◆ Data for the task

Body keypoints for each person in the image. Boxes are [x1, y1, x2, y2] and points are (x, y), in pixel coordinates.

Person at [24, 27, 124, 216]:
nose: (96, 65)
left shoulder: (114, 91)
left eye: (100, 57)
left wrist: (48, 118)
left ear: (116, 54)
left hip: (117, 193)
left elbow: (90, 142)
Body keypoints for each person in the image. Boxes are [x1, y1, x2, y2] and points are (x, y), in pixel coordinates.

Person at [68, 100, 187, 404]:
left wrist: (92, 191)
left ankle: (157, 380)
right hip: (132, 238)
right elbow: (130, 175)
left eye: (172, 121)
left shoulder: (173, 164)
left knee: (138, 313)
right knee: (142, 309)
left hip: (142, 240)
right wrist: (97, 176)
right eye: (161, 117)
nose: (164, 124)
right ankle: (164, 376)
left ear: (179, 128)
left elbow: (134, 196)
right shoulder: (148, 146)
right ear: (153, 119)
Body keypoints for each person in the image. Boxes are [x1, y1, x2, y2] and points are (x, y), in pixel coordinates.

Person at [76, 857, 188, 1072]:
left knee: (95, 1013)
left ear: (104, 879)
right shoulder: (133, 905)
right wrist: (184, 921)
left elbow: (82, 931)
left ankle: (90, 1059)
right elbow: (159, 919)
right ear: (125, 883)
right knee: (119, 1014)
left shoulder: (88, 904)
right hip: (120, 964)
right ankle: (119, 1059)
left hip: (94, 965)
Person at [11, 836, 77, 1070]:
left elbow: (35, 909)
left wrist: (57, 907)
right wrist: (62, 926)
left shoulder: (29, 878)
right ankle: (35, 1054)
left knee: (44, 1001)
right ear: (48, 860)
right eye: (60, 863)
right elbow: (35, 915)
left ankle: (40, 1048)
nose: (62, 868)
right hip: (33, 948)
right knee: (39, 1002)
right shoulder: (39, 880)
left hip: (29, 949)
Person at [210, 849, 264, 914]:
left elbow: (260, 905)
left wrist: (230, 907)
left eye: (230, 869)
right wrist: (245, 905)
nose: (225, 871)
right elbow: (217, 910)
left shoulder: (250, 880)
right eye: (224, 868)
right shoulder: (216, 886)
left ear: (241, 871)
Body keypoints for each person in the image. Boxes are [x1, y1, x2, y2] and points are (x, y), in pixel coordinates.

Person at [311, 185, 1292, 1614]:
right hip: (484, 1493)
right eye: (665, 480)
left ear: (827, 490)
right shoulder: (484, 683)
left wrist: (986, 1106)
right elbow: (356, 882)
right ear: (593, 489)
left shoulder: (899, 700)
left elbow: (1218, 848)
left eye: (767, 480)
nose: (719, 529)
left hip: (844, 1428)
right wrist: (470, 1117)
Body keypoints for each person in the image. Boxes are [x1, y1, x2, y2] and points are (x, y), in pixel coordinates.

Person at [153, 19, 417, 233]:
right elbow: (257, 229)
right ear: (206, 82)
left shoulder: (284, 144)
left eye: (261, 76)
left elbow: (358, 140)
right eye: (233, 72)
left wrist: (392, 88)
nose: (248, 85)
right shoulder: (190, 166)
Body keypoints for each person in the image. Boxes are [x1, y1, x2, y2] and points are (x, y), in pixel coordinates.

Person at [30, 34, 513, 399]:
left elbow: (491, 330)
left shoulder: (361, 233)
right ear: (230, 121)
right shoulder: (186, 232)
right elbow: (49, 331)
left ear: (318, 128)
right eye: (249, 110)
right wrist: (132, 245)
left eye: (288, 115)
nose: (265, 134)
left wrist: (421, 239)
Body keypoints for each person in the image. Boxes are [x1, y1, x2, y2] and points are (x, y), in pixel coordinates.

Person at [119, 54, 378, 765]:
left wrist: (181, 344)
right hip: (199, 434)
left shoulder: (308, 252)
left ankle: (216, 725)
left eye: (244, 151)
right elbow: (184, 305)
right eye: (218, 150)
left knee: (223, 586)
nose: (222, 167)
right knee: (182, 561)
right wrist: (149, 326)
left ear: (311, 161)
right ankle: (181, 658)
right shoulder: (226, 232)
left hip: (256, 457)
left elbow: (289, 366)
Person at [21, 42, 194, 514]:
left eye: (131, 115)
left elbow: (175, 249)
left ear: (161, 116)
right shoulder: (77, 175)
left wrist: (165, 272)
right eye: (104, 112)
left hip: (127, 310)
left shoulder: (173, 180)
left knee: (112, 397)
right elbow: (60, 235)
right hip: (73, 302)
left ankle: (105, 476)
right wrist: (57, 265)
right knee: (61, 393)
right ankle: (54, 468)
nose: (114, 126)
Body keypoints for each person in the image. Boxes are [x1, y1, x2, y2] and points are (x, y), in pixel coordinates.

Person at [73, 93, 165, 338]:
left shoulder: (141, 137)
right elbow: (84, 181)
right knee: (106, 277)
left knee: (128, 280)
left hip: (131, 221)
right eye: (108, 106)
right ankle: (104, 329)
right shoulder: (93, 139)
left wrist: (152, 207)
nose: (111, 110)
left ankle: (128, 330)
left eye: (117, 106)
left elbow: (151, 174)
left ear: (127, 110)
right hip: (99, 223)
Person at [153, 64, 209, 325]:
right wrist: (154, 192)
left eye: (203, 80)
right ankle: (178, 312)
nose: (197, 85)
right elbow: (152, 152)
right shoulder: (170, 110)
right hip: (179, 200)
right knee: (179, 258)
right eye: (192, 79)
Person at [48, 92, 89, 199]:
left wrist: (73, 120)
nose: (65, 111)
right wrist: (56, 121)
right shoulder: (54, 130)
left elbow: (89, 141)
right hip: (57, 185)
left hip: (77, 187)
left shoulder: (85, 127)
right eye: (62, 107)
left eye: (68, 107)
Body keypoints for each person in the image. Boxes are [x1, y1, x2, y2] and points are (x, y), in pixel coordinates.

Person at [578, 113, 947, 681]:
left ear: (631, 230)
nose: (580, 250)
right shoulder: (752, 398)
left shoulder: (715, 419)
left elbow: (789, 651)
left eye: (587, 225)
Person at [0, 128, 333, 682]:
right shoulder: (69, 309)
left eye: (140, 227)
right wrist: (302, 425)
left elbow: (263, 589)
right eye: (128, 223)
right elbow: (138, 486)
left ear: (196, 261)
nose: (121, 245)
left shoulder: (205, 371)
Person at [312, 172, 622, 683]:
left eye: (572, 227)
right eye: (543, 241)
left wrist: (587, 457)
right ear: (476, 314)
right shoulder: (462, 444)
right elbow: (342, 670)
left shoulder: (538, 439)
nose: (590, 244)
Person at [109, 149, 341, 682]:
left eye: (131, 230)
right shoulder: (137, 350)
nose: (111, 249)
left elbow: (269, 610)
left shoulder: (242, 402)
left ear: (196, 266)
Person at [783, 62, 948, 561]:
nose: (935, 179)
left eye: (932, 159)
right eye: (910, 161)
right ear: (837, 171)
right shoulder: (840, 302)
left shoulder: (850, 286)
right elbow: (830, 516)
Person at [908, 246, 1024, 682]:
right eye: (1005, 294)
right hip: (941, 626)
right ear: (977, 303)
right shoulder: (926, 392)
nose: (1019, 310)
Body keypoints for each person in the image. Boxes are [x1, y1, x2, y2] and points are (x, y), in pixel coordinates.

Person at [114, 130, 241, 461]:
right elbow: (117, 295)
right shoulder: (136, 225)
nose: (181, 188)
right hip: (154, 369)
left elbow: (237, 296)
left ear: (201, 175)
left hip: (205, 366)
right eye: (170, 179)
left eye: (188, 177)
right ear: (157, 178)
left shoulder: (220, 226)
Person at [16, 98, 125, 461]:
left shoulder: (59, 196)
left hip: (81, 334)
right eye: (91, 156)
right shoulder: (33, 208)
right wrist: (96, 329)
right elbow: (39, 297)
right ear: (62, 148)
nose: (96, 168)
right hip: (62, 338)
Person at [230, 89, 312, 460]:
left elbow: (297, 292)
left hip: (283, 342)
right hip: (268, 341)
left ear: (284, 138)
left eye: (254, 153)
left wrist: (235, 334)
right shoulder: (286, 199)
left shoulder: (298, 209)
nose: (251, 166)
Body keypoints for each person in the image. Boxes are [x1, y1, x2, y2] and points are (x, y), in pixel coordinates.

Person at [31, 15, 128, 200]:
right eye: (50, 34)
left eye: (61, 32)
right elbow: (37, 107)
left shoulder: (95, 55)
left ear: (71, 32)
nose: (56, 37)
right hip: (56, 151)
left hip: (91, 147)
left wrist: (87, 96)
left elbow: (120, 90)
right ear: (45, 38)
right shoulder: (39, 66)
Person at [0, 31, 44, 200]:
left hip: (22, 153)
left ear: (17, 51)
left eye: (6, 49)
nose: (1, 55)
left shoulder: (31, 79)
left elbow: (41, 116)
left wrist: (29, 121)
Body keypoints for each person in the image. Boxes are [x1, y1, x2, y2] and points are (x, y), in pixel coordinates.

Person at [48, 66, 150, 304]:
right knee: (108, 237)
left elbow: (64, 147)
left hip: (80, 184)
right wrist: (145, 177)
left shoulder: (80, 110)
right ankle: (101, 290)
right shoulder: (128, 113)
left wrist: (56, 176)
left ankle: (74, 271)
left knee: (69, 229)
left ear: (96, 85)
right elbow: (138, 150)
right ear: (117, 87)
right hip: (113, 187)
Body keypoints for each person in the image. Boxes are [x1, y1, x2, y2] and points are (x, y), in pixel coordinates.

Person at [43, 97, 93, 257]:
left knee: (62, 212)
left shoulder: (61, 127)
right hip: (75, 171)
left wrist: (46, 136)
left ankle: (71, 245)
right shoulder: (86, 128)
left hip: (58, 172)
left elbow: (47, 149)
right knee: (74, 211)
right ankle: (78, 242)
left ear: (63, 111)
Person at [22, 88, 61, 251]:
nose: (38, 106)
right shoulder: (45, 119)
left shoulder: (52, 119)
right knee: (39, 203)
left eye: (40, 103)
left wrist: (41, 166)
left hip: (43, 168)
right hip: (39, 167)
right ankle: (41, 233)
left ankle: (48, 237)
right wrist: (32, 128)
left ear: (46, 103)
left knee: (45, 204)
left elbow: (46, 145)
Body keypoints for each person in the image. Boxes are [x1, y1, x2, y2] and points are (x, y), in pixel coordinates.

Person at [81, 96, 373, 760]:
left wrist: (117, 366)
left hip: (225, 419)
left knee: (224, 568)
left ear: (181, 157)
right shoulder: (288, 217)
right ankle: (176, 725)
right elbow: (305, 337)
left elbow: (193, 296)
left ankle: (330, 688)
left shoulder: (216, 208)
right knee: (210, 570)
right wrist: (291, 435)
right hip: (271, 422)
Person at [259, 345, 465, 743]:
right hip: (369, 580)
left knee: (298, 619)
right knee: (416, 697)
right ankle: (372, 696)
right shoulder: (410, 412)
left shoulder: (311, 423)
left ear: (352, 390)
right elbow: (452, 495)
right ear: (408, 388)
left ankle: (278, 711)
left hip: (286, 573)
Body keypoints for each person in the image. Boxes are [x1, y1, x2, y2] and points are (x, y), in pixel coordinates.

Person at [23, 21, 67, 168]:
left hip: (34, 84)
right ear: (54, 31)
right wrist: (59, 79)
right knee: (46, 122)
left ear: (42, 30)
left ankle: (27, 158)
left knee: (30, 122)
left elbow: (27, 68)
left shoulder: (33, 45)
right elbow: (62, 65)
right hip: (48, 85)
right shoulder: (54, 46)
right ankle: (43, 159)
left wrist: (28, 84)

◆ Task brief
Please give again the lines above between the line holding "right wrist: (57, 265)" and the line holding "right elbow: (152, 152)", inclusive, exactly as they are and with nothing added.

◆ Task solution
right wrist: (57, 265)
right knee: (61, 393)
right ankle: (54, 468)
nose: (114, 126)
Body keypoints for each person in the image. Boxes are [x1, y1, x2, y2] and points are (x, y), in pixel coordinates.

Person at [73, 93, 165, 338]:
left shoulder: (141, 137)
right elbow: (84, 181)
right knee: (106, 277)
left knee: (128, 280)
left hip: (131, 221)
right eye: (108, 106)
right ankle: (104, 329)
right shoulder: (93, 139)
left wrist: (152, 207)
nose: (111, 110)
left ankle: (128, 330)
left eye: (117, 106)
left elbow: (151, 174)
left ear: (127, 110)
right hip: (99, 223)
Person at [153, 64, 209, 325]:
right wrist: (154, 192)
left eye: (203, 80)
right ankle: (178, 312)
nose: (197, 85)
right elbow: (152, 152)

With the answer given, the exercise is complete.